WHAT IS BEING ASKED: Copy word for word the stretch of the article below on Christine Ohuruogu's appeal from "Her successful appeal" through "Sanders finished second.".

SELECTED TEXT:

···

Her successful appeal sets the seal on a remarkable comeback year for Ohuruogu.

 

In August, just three weeks after completing a year-long ban imposed by the International Association of Athletics Federation for missing the tests, the 2006 Commonwealth Games champion won the 400-meter world gold in Osaka, Japan -- a race where Britain's Nicola Sanders finished second.

 

Dick Pound, chief executive of the World Anti-Doping Agency, had said Ohuruogu should be free to compete in Beijing and so too had Britain's world marathon record holder Paula Radcliffe, herself a noted campaigner against drugs in sport.

 

"Christine has served her punishment and let us remember -- and this is a very crucial fact -- she has never failed a drug test," Radcliffe said.

 

"Drugs, despite all the tests she has undergone in the past, have not been found in her body."

 

Ohuruogu had taken her appeal before the Sports Dispute Resolutions Panel on Monday. In this case, they overturned a British Olympic Association (BOA) by-law precluding athletes found guilty of drug-test offenses from competing in future Games.

 

A statement from the BOA said: "The panel decided that Christine Ohuruogu's appeal had been successful due to significant mitigating circumstances."

 

Ohuruogu's appeal would have been aided by the cases of triathlete Tim Don and judo competitor Peter Cousins, who were banned under similar circumstances but cleared on appeal.

 

Britain, unlike a number of other national Olympic associations, imposes a lifetime ban for all athletes found guilty of doping offenses, including missed tests, regardless of other punishments imposed by ruling sporting bodies.

 

BOA chief executive Simon Clegg, who said he would be happy to have Ohuruogu on the Beijing team should she be selected by UK Athletics, defended the system which led to her ban.

 

"Athletes must be fully aware of their obligations to keep their whereabouts information up to date at all times and must ensure that they are available for testing at the designated times and places."

 

Ohuruogu was brought up in Stratford, east London, where the 2012 Olympics will be staged and was widely tipped to be the "face of the Games" for that event until becoming involved in doping controversy.

···

RECORDED INFORMATION:
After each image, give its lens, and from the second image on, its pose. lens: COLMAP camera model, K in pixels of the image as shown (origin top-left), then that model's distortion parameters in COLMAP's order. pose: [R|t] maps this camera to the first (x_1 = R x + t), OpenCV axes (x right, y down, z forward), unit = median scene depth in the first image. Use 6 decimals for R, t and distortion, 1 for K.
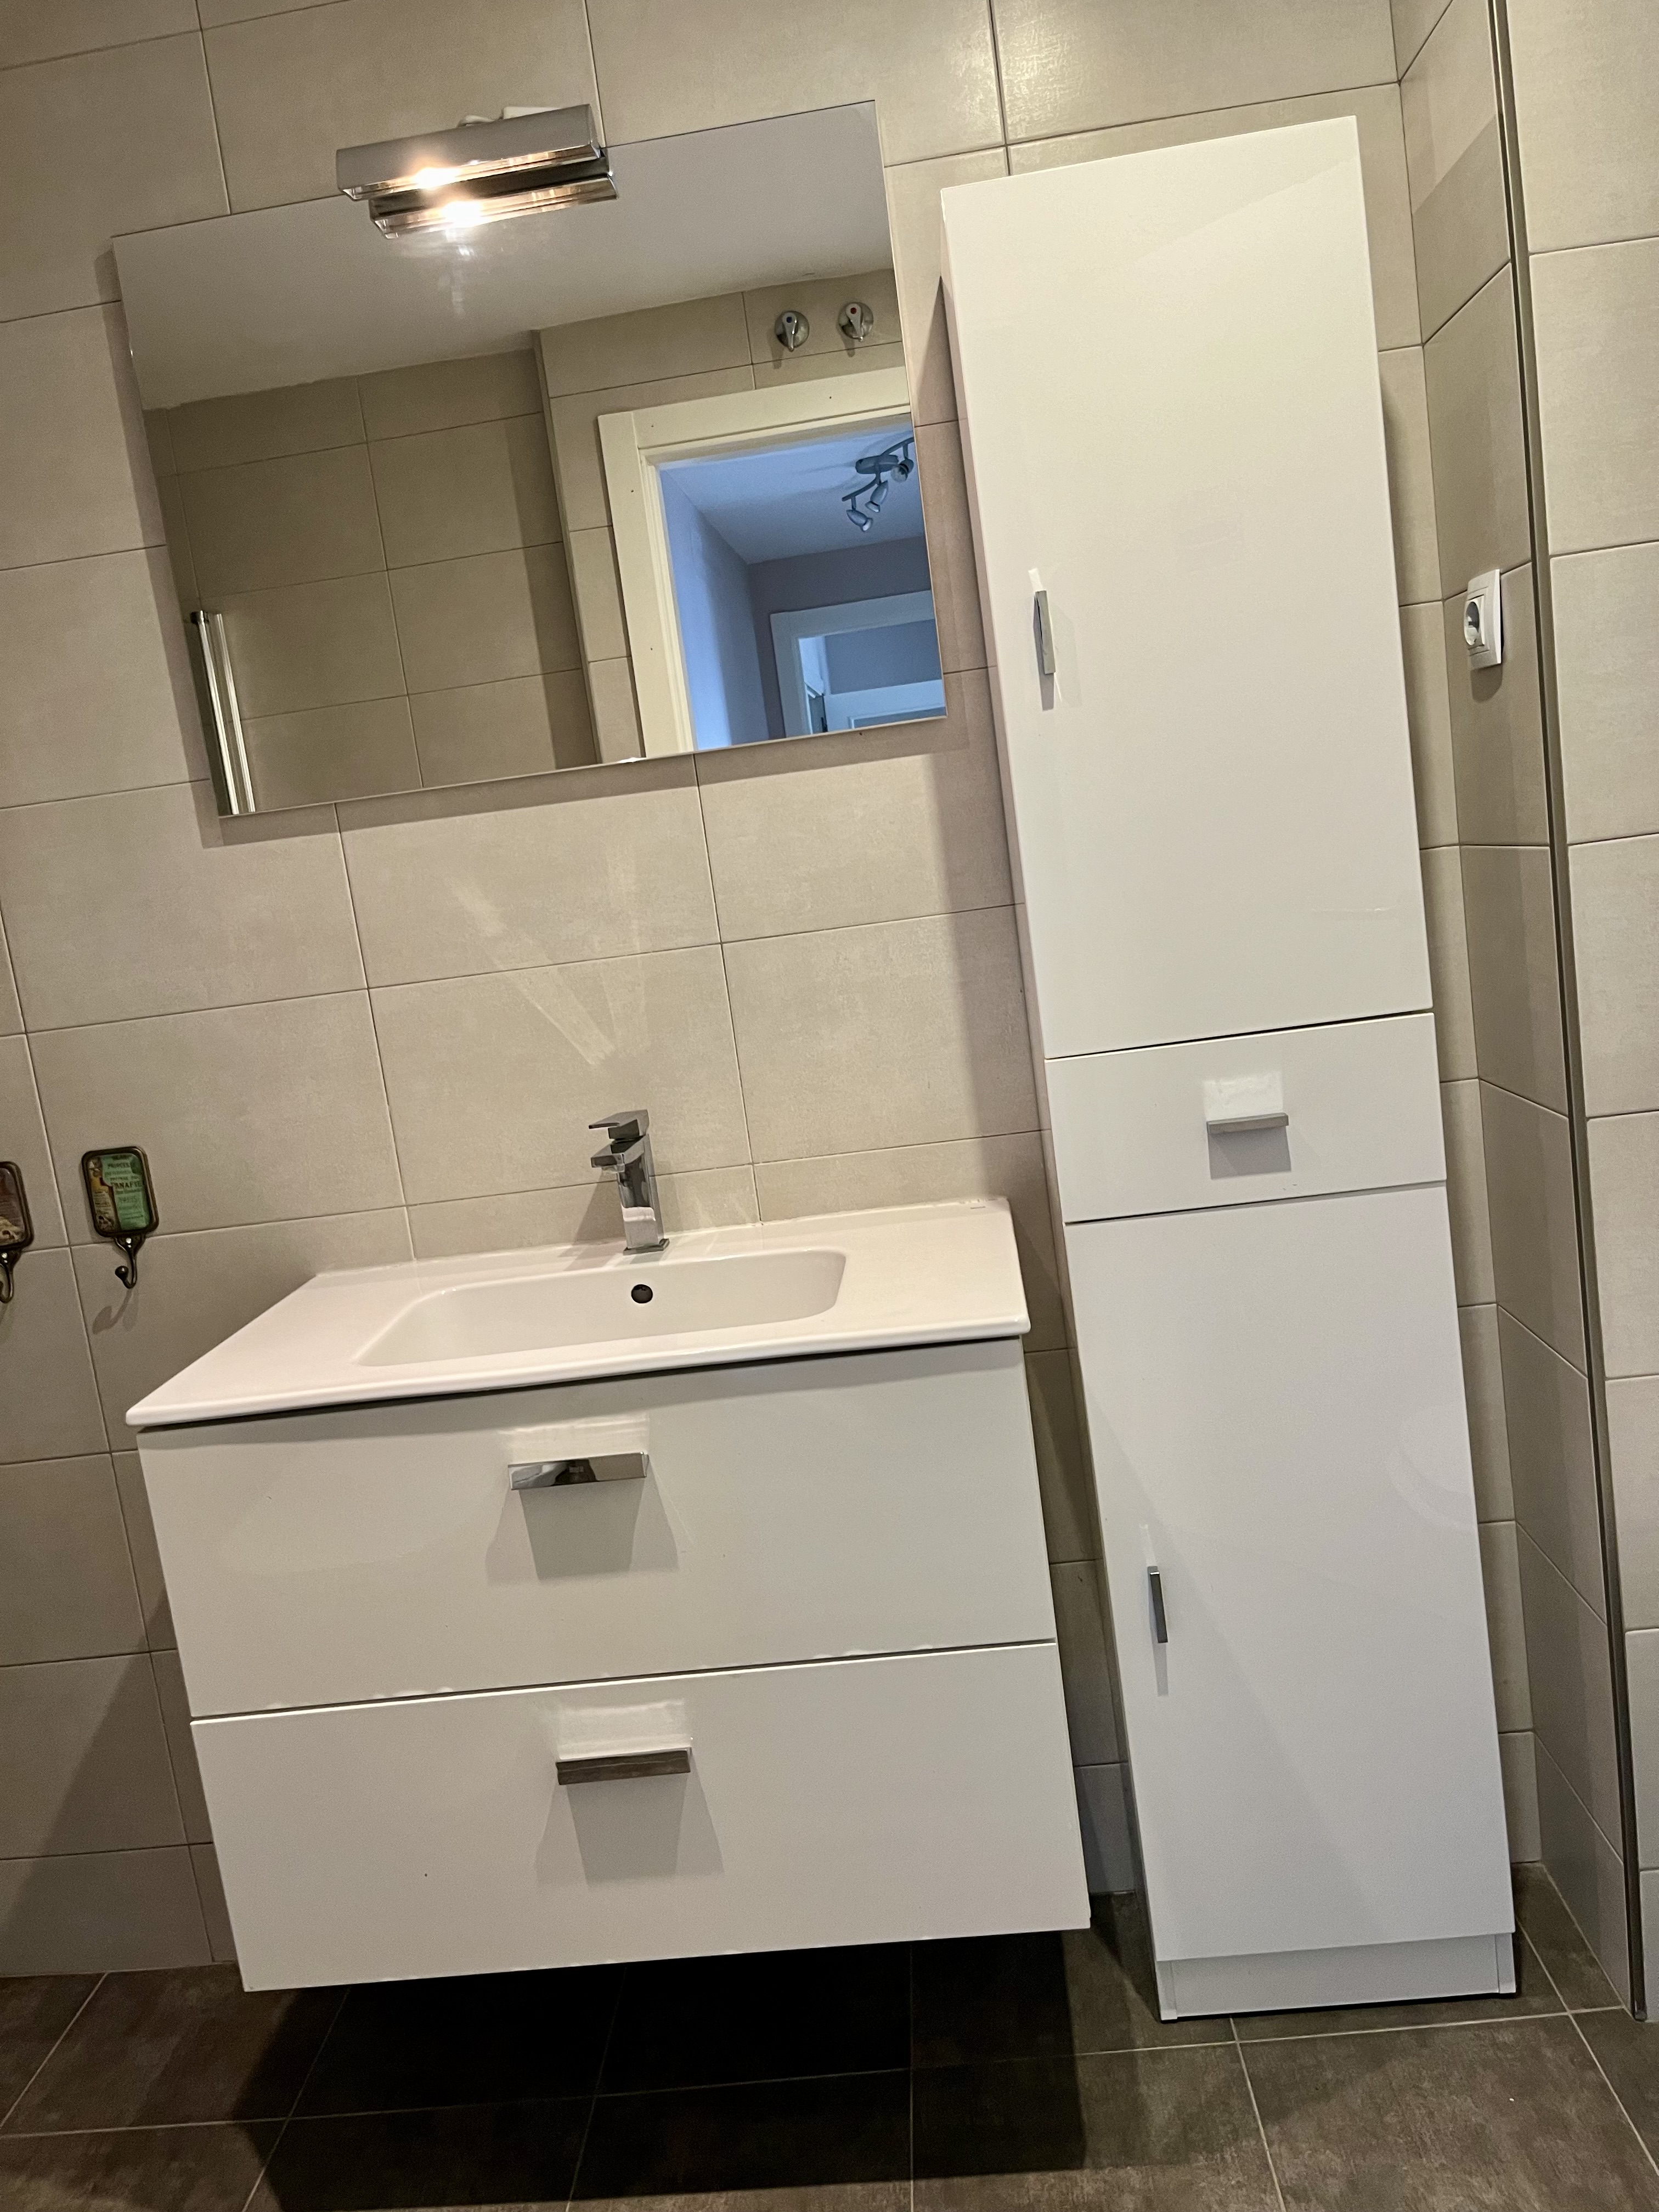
lens RADIAL K [[1665.0, 0, 832.6], [0, 1665.0, 1107.4], [0, 0, 1]] dist [0.057836, -0.088663]
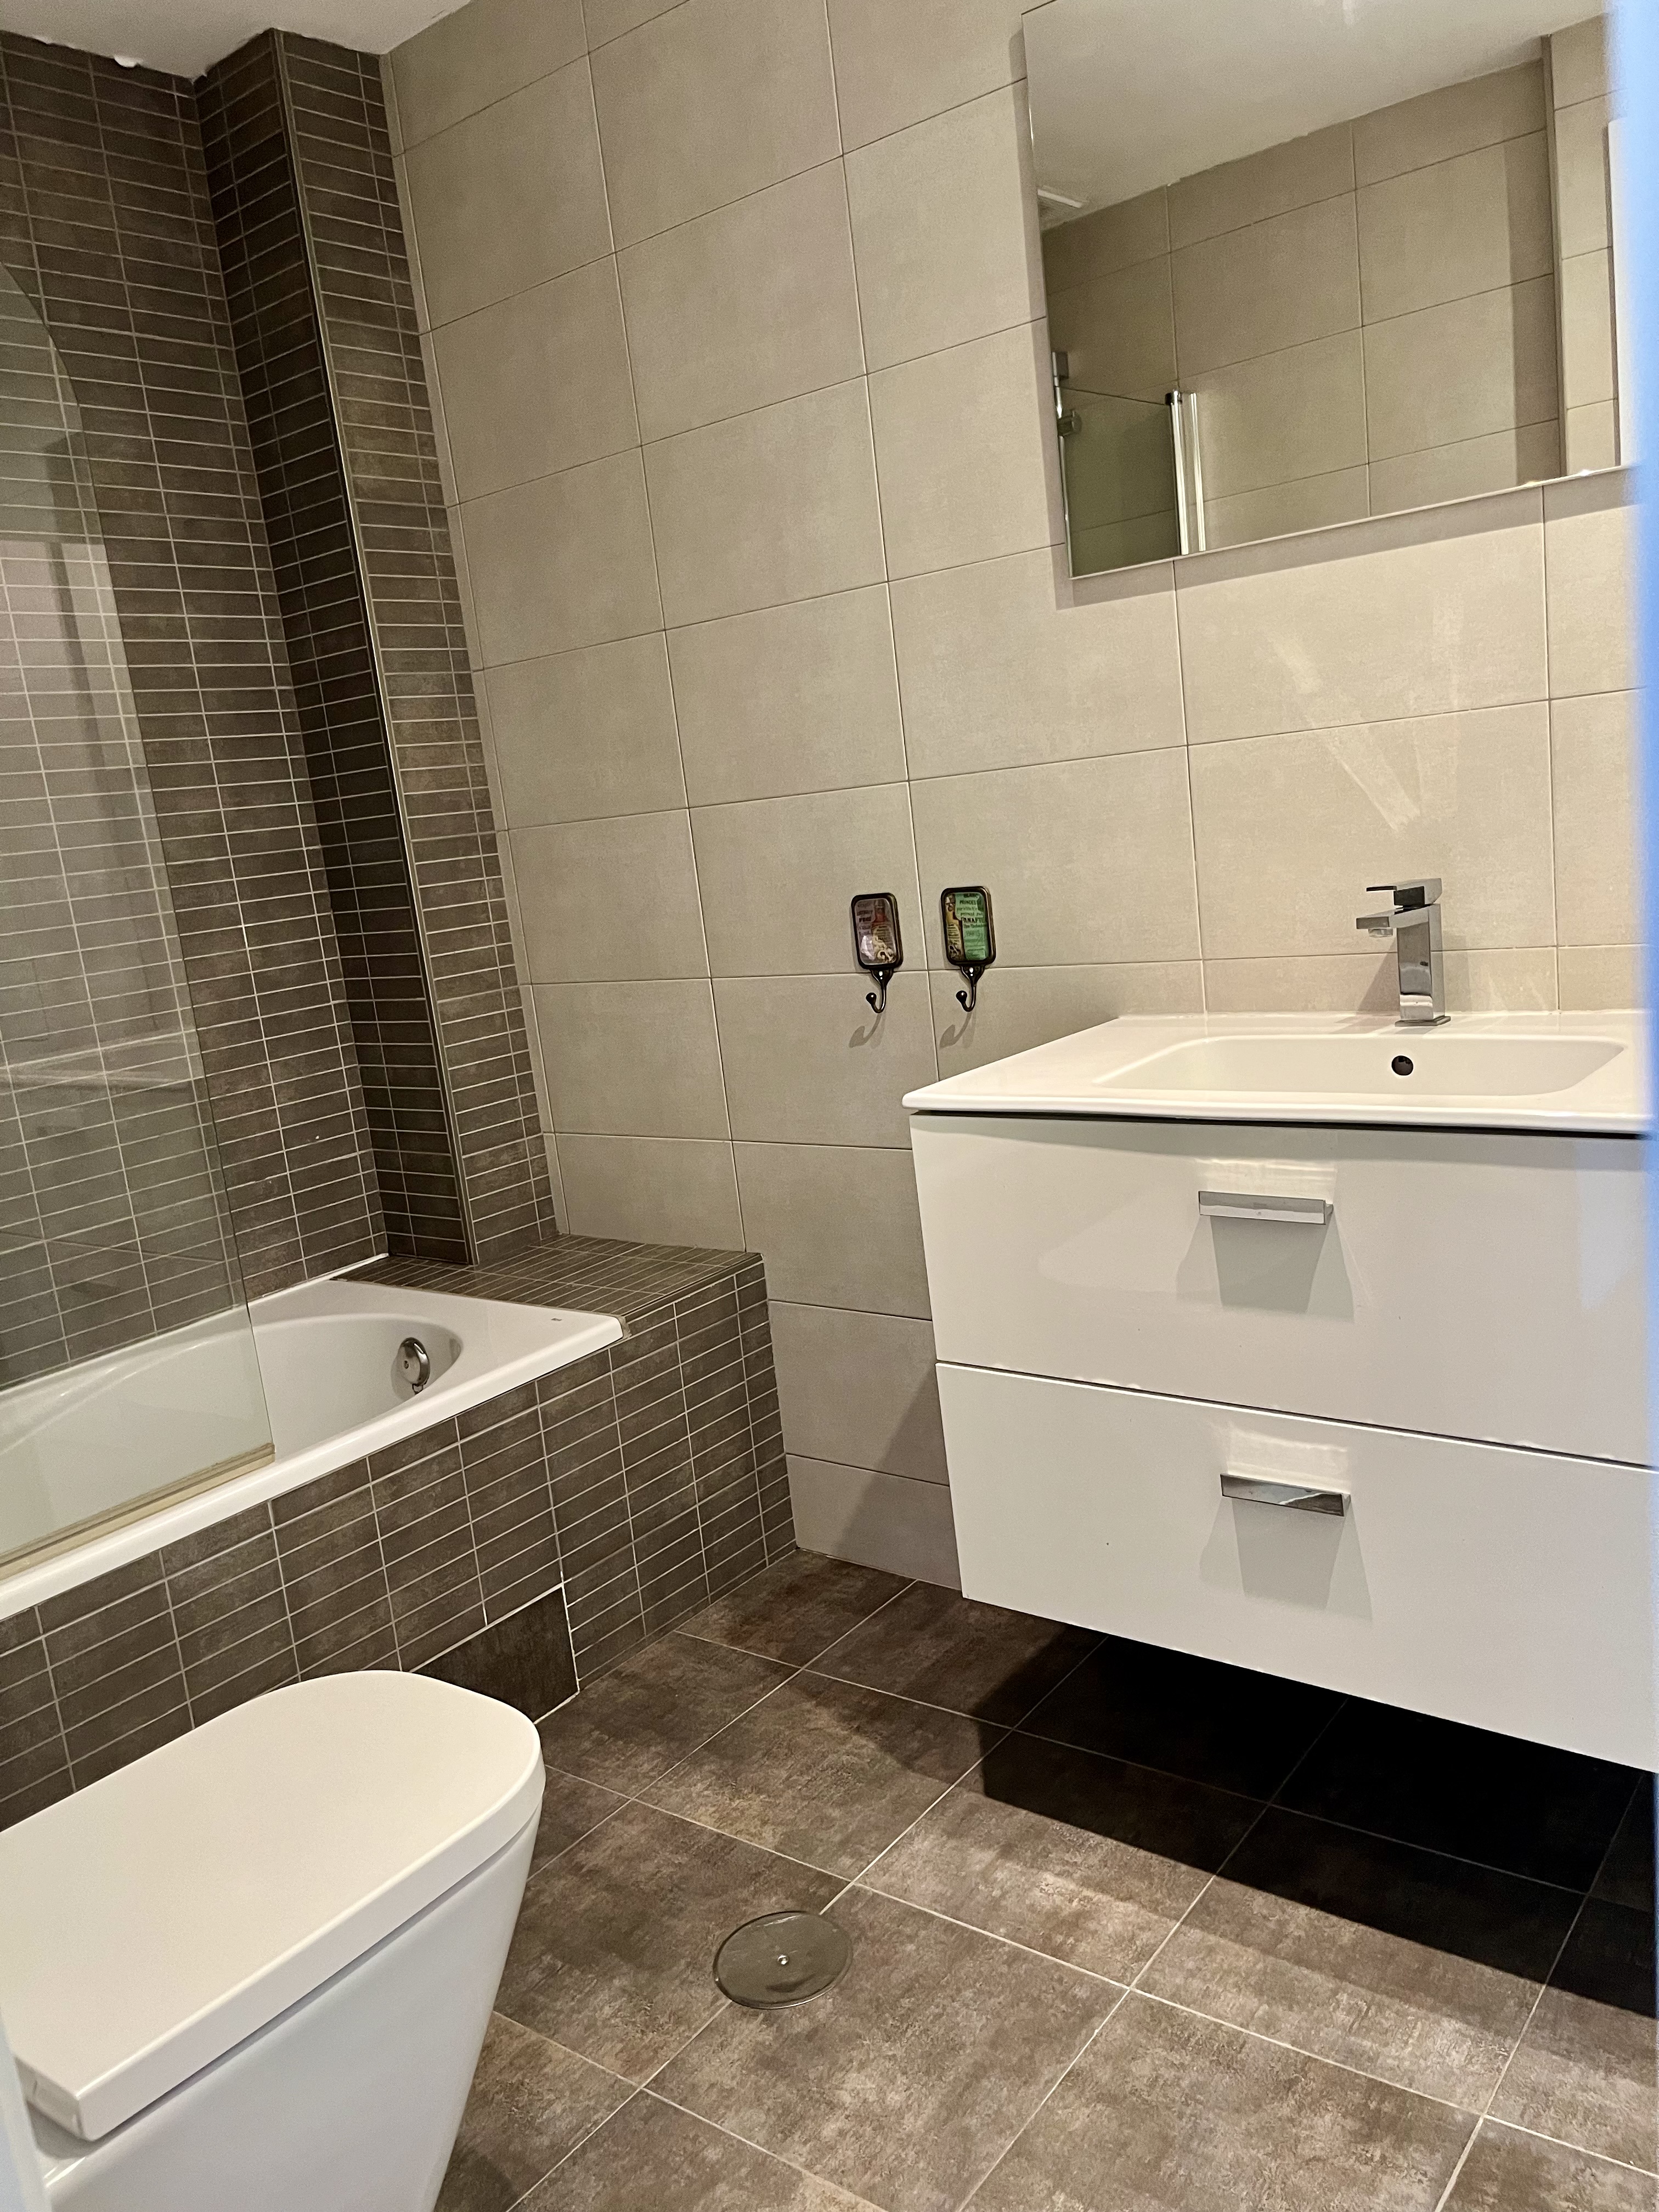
lens RADIAL K [[1665.0, 0, 836.6], [0, 1665.0, 1127.1], [0, 0, 1]] dist [0.057836, -0.088663]
pose [[0.831313, 0.143319, -0.537008, 0.135288], [-0.076272, 0.986458, 0.145198, 0.028727], [0.550546, -0.079746, 0.830987, -0.002374]]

···

TASK ANSWER:
Her successful appeal sets the seal on a remarkable comeback year for Ohuruogu.

 

In August, just three weeks after completing a year-long ban imposed by the International Association of Athletics Federation for missing the tests, the 2006 Commonwealth Games champion won the 400-meter world gold in Osaka, Japan -- a race where Britain's Nicola Sanders finished second.